I don't like the Signal 17. My first guess is to check the memory with a good memchecker (ie a floppy disk that you boot and it cycles through RAM testing consistency). That could also very easily explain the sendmail process being hung. Check for fans that aren't running either as high heat can cause strange failures in mobos and cpus (the worst kind, erratic failures).
 
I checked /etc/mail/access and i got below ...

localhost.localdomain RELAY
localhost RELAY
127.0.0.1 RELAY
##################################################
spammer@aol.com REJECT
cyberspammer.com REJECT
192.168.212 REJECT
##################################################
# Entries from obsoleted /etc/mail/relay_allow
2 RELAY
# Entries from obsoleted /etc/mail/ip_allow
2 RELAY
# Entries from obsoleted /etc/mail/name_allow
2 RELAY
2 RELAY
...

i think it's cool on the relay setting, ami correct?

if so, i think my problem on mail replay is cleared for which Thank You very much!

but the question about "sendmail: accepting connections" while i have already got an [ok] from "sendmail stop", do you have any clue?

Thanks for all your help!
 
thanks! i will look into my memory and other stuff to make sure ps is functioning fine. i will try out killall and hopefully things getting back to normal after that.

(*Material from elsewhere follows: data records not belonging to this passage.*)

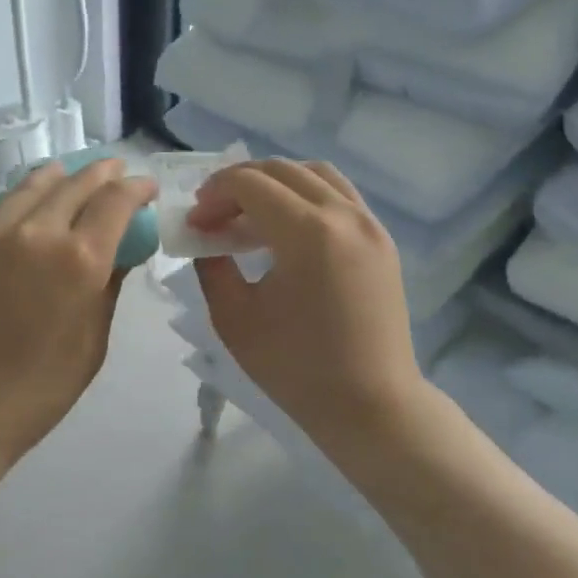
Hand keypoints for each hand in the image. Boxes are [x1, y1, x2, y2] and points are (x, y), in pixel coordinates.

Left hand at [0, 158, 154, 483]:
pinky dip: (15, 216)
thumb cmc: (39, 389)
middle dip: (100, 172)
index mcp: (78, 258)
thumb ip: (109, 287)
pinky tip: (18, 228)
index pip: (115, 201)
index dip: (135, 187)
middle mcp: (34, 233)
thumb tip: (120, 253)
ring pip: (27, 189)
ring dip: (55, 177)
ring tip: (64, 172)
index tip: (145, 185)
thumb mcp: (93, 341)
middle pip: (73, 184)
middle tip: (113, 169)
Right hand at [189, 160, 425, 445]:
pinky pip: (340, 194)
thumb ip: (211, 267)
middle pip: (281, 170)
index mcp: (308, 232)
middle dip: (238, 183)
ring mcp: (370, 224)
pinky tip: (288, 226)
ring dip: (275, 181)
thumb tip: (206, 239)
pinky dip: (307, 194)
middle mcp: (344, 215)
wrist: (373, 407)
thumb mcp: (234, 319)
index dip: (213, 194)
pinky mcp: (382, 240)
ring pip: (315, 173)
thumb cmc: (297, 369)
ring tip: (250, 212)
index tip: (195, 221)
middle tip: (214, 214)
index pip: (249, 184)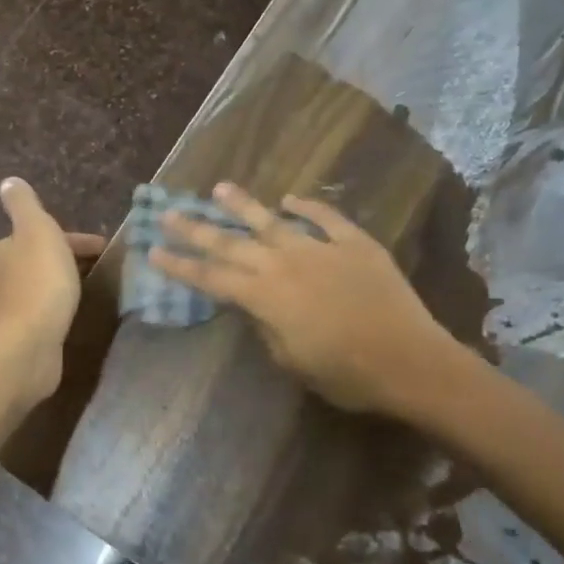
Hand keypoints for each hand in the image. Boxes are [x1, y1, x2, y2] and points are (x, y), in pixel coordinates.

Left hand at [0, 177, 106, 403]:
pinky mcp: (25, 334)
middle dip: (69, 259)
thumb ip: (24, 205)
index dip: (74, 238)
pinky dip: (61, 306)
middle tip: (103, 267)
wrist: (28, 343)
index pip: (43, 234)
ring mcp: (13, 307)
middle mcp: (3, 275)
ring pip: (43, 285)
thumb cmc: (39, 282)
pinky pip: (46, 311)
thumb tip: (8, 181)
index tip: (104, 248)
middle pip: (41, 259)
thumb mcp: (36, 230)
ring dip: (64, 283)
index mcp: (6, 248)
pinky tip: (75, 314)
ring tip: (93, 289)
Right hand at [151, 183, 460, 414]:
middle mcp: (285, 265)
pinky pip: (327, 218)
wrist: (410, 361)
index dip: (180, 265)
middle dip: (196, 228)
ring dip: (244, 205)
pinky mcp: (356, 244)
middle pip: (231, 242)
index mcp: (265, 297)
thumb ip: (267, 327)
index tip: (153, 251)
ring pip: (273, 221)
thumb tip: (256, 307)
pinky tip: (291, 198)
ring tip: (220, 188)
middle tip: (170, 212)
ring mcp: (321, 249)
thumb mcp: (292, 361)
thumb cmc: (346, 375)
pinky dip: (308, 207)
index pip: (211, 277)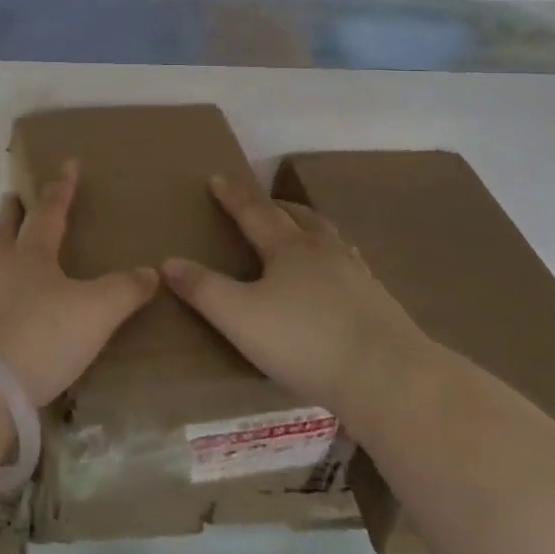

Really appreciate your insight and guidance.

Have a good one!
 
If 192.168.212.* is your local network, the REJECT line tells it to *NOT* relay mail from those IP's. I would change it to:

Connect:192.168.212 RELAY

but the question about "sendmail: accepting connections" while i have already got an [ok] from "sendmail stop", do you have any clue?

If you happened to do an '/etc/init.d/sendmail start' while it was already running, that could explain it. The sendmail.pid file gets overwritten with the wrong information. Then when the init script tries to shut it down, it dies because the wrong (or no) info is in the sendmail.pid file.

I think you'll find that on occassion a process refuses to die without a little forceful nudging. When you have bad memory or failing hardware, that type of thing happens frequently and can be perceived as Linux being unstable, when in fact it is the hardware that is being flaky. Again, I don't know with certainty this is your problem, but it's a path to try.